> _Aim of the exercise_
Please return each entry exactly as it appears, but not the pictures.

(Items listed in a dataset)
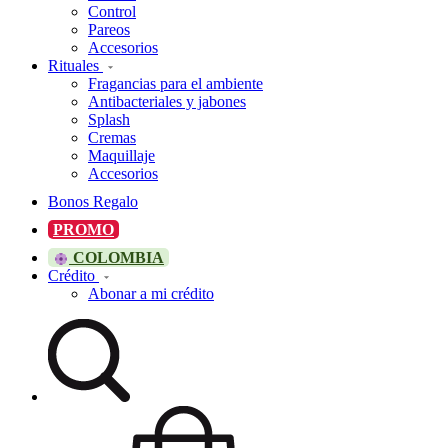
Control
Pareos
Accesorios
Rituales
Fragancias para el ambiente
Antibacteriales y jabones
Splash
Cremas
Maquillaje
Accesorios
Bonos Regalo
PROMO
COLOMBIA
Crédito
Abonar a mi crédito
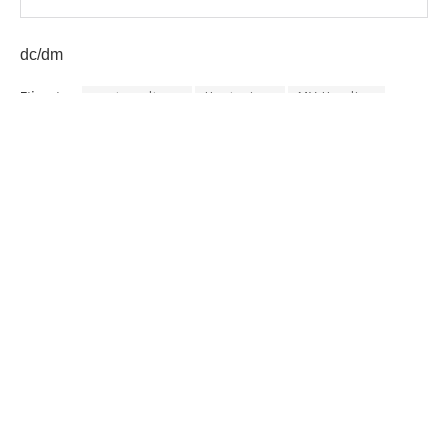
dc/dm
Etiquetas:
guatemalteco
Hantavirus
MV Hondius
OMS
Países Bajos
Tenerife
AGN.GT - 2021
Sitio web desarrollado por:
SCSPR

> _Response_
Control
Pareos
Accesorios
Rituales
Fragancias para el ambiente
Antibacteriales y jabones
Splash
Cremas
Maquillaje
Accesorios
Bonos Regalo
PROMO
COLOMBIA
Crédito
Abonar a mi crédito
dc/dm
Etiquetas:
guatemalteco
Hantavirus
MV Hondius
OMS
Países Bajos
Tenerife
AGN.GT - 2021
Sitio web desarrollado por:
SCSPR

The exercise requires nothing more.